Enemies within
Sir: I thought Matthew Parris was typically incisive in his last column, but perhaps not quite as much as the person who wrote its online headline, ‘Scotland knows the power of a common enemy. We English don’t’ (18 April). It is true that ‘the wish to be the underdog’ is a defining urge of our age, even in relatively prosperous polities such as Scotland and Catalonia. But Parris is wrong when he claims that the closest the English come to the ‘Braveheart feeling’ is in their collective memory of the second world war. If only that were true. Would any other country make so little of its crucial role in the defeat of the most evil ideology the world has known? Celebrations of the 70th anniversary this May are especially low-key, considering that it is the last time any substantial gathering of former combatants will be possible.
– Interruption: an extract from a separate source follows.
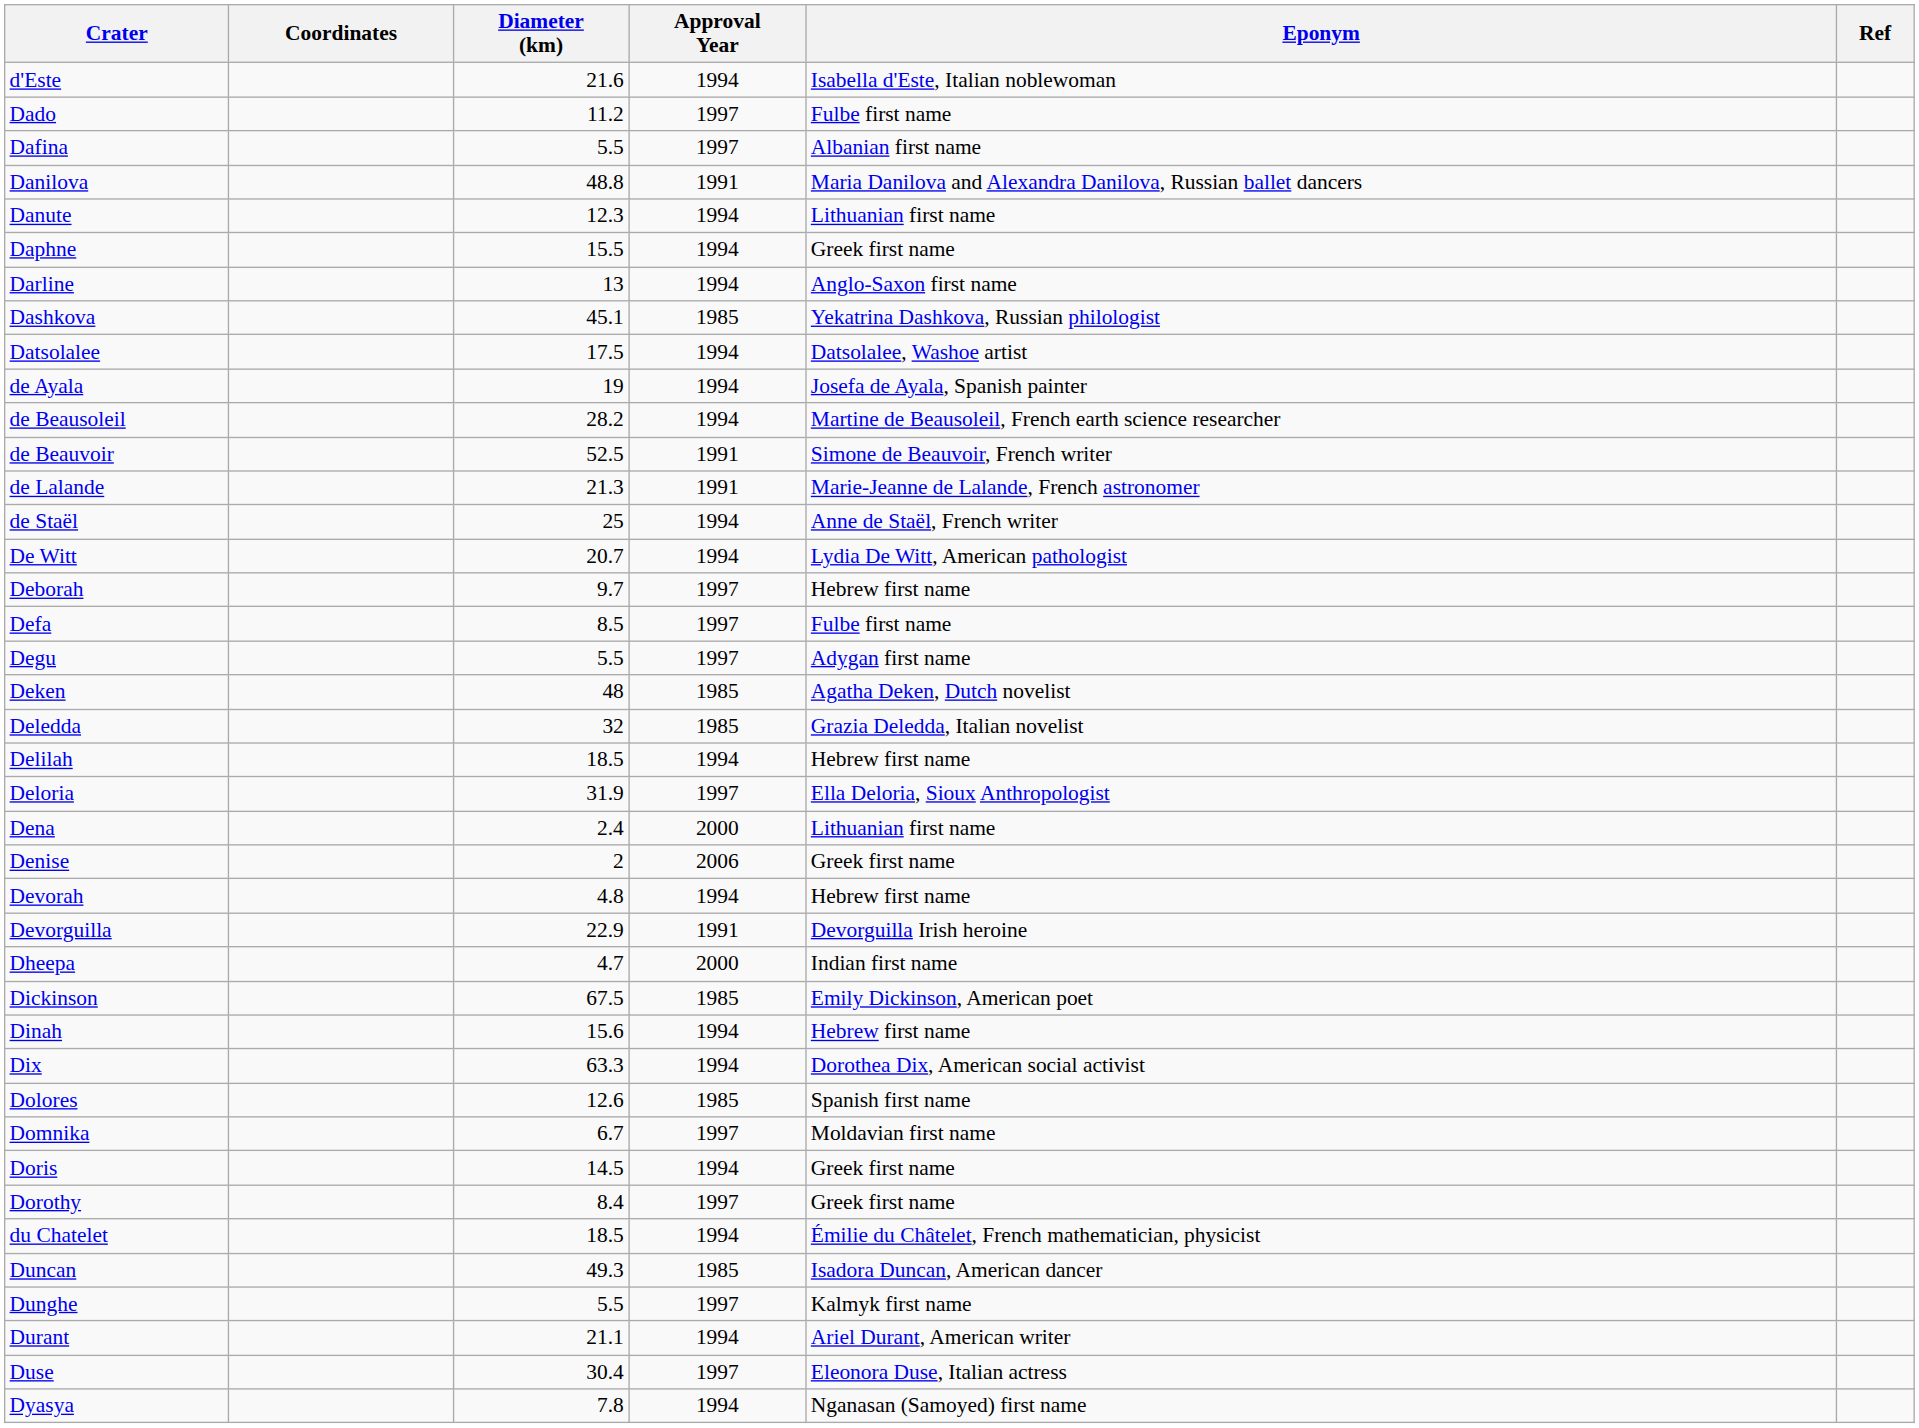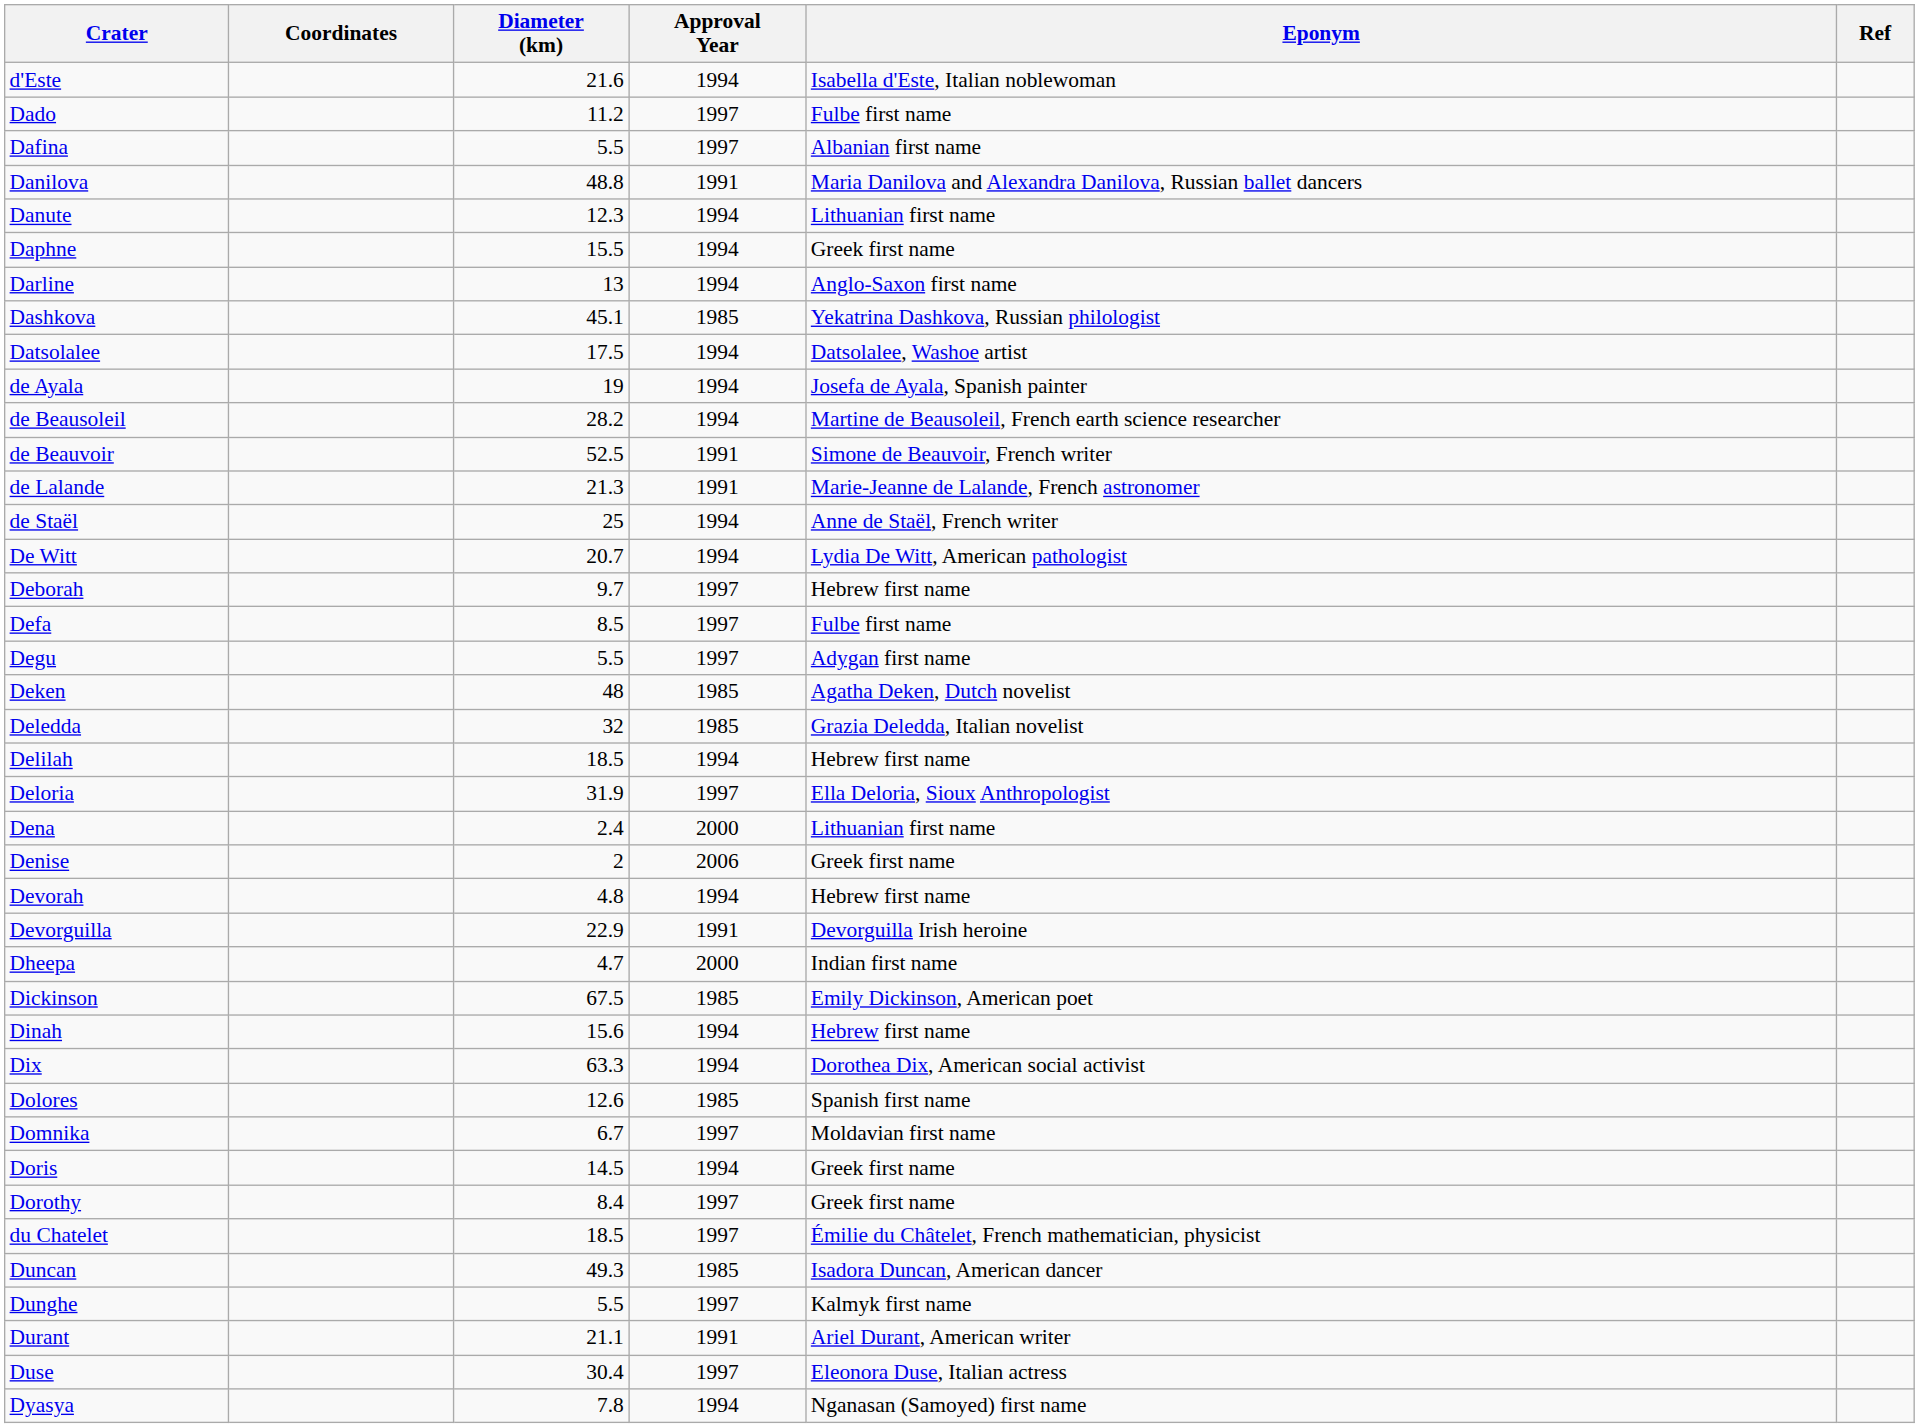du Chatelet | Approval Year: 1994 -> 1997
Durant | Approval Year: 1994 -> 1991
Instead, the historical moment that seems to define Englishness is the first world war. Witness the crowds flocking to the Tower of London last November to see the installation of poppies. But no common enemy of the English is evoked by the myth; certainly not Germany, which is widely admired. Despite the efforts of so many historians, the ‘Lions led by Donkeys’ thesis of class war, of young working-class men sent over the top by toffs, is still the one that defines England’s past. We English, it appears, need to be victims as much as anyone else — but we find the enemy at home.
Paul Lay
London N5
Remember the Herero
Sir: While I hesitate to question the infallibility of either Matthew Parris or the Pope, I would challenge their description of the Armenian genocide as being the first of the 20th century (18 April).